• Input material

▬▬▬▬▬▬▬▬▬▬

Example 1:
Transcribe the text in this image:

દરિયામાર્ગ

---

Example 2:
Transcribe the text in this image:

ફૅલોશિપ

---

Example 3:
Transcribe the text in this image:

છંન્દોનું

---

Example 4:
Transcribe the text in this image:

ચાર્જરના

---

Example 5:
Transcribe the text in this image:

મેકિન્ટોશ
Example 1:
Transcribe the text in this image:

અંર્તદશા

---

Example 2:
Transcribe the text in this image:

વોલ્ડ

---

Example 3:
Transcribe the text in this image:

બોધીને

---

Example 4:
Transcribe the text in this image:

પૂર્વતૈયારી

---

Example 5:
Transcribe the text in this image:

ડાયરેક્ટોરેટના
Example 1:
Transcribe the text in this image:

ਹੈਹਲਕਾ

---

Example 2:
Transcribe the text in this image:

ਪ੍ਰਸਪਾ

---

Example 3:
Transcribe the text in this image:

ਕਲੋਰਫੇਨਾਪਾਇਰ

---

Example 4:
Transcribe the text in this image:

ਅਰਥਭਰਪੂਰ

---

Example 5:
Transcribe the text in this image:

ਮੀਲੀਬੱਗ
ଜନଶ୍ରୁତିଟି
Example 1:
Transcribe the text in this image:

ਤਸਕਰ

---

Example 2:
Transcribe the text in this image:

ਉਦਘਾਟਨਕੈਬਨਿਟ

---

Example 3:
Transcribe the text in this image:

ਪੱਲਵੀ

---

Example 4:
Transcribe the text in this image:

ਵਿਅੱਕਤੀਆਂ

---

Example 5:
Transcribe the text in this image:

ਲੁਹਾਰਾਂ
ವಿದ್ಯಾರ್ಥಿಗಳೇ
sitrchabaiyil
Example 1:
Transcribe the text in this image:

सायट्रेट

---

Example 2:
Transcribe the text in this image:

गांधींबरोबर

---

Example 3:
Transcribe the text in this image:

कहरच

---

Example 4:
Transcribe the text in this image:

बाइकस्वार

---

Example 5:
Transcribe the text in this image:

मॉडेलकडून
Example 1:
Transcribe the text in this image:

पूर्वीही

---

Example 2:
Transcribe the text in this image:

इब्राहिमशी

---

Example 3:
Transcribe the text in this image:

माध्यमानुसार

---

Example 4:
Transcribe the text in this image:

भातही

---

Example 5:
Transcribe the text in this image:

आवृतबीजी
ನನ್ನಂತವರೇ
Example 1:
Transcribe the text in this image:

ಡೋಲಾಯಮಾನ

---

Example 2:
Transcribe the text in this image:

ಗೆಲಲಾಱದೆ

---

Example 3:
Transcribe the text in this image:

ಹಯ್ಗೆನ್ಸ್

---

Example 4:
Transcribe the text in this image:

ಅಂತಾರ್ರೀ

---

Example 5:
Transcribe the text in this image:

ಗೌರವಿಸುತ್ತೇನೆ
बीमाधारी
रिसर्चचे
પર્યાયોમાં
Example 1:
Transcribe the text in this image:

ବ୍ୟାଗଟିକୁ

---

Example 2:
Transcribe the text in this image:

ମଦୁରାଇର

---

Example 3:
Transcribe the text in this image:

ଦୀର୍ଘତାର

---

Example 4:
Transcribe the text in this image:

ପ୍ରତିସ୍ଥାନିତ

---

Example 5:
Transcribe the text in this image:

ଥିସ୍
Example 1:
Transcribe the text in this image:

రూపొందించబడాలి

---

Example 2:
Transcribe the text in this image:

▬▬▬▬▬▬▬▬▬▬

• Exercise description
Only an exact copy of all the data will do as the answer.

• Exercise response
Example 1:
Transcribe the text in this image:

દરિયામાર્ગ

---

Example 2:
Transcribe the text in this image:

ફૅલોશિપ

---

Example 3:
Transcribe the text in this image:

છંન્દોનું

---

Example 4:
Transcribe the text in this image:

ચાર્જરના

---

Example 5:
Transcribe the text in this image:

મેકિન્ટોશ
Example 1:
Transcribe the text in this image:

અંર્તદશા

---

Example 2:
Transcribe the text in this image:

વોલ્ડ

---

Example 3:
Transcribe the text in this image:

બોધીને

---

Example 4:
Transcribe the text in this image:

પૂર્વતૈયારી

---

Example 5:
Transcribe the text in this image:

ડાયરેક્ટોરેટના
Example 1:
Transcribe the text in this image:

ਹੈਹਲਕਾ

---

Example 2:
Transcribe the text in this image:

ਪ੍ਰਸਪਾ

---

Example 3:
Transcribe the text in this image:

ਕਲੋਰਫੇਨਾਪਾਇਰ

---

Example 4:
Transcribe the text in this image:

ਅਰਥਭਰਪੂਰ

---

Example 5:
Transcribe the text in this image:

ਮੀਲੀਬੱਗ
ଜନଶ୍ରୁତିଟି
Example 1:
Transcribe the text in this image:

ਤਸਕਰ

---

Example 2:
Transcribe the text in this image:

ਉਦਘਾਟਨਕੈਬਨਿਟ

---

Example 3:
Transcribe the text in this image:

ਪੱਲਵੀ

---

Example 4:
Transcribe the text in this image:

ਵਿਅੱਕਤੀਆਂ

---

Example 5:
Transcribe the text in this image:

ਲੁਹਾਰਾਂ
ವಿದ್ಯಾರ್ಥಿಗಳೇ
sitrchabaiyil
Example 1:
Transcribe the text in this image:

सायट्रेट

---

Example 2:
Transcribe the text in this image:

गांधींबरोबर

---

Example 3:
Transcribe the text in this image:

कहरच

---

Example 4:
Transcribe the text in this image:

बाइकस्वार

---

Example 5:
Transcribe the text in this image:

मॉडेलकडून
Example 1:
Transcribe the text in this image:

पूर्वीही

---

Example 2:
Transcribe the text in this image:

इब्राहिमशी

---

Example 3:
Transcribe the text in this image:

माध्यमानुसार

---

Example 4:
Transcribe the text in this image:

भातही

---

Example 5:
Transcribe the text in this image:

आवृतबीजी
ನನ್ನಂತವರೇ
Example 1:
Transcribe the text in this image:

ಡೋಲಾಯಮಾನ

---

Example 2:
Transcribe the text in this image:

ಗೆಲಲಾಱದೆ

---

Example 3:
Transcribe the text in this image:

ಹಯ್ಗೆನ್ಸ್

---

Example 4:
Transcribe the text in this image:

ಅಂತಾರ್ರೀ

---

Example 5:
Transcribe the text in this image:

ಗೌರವಿಸುತ್ತೇನೆ
बीमाधारी
रिसर्चचे
પર્યાયોમાં
Example 1:
Transcribe the text in this image:

ବ୍ୟାଗଟିକୁ

---

Example 2:
Transcribe the text in this image:

ମଦୁରାଇର

---

Example 3:
Transcribe the text in this image:

ଦୀର୍ଘତାର

---

Example 4:
Transcribe the text in this image:

ପ୍ରତିସ୍ଥାନିତ

---

Example 5:
Transcribe the text in this image:

ଥିସ୍
Example 1:
Transcribe the text in this image:

రూపొందించబడాలి

---

Example 2:
Transcribe the text in this image:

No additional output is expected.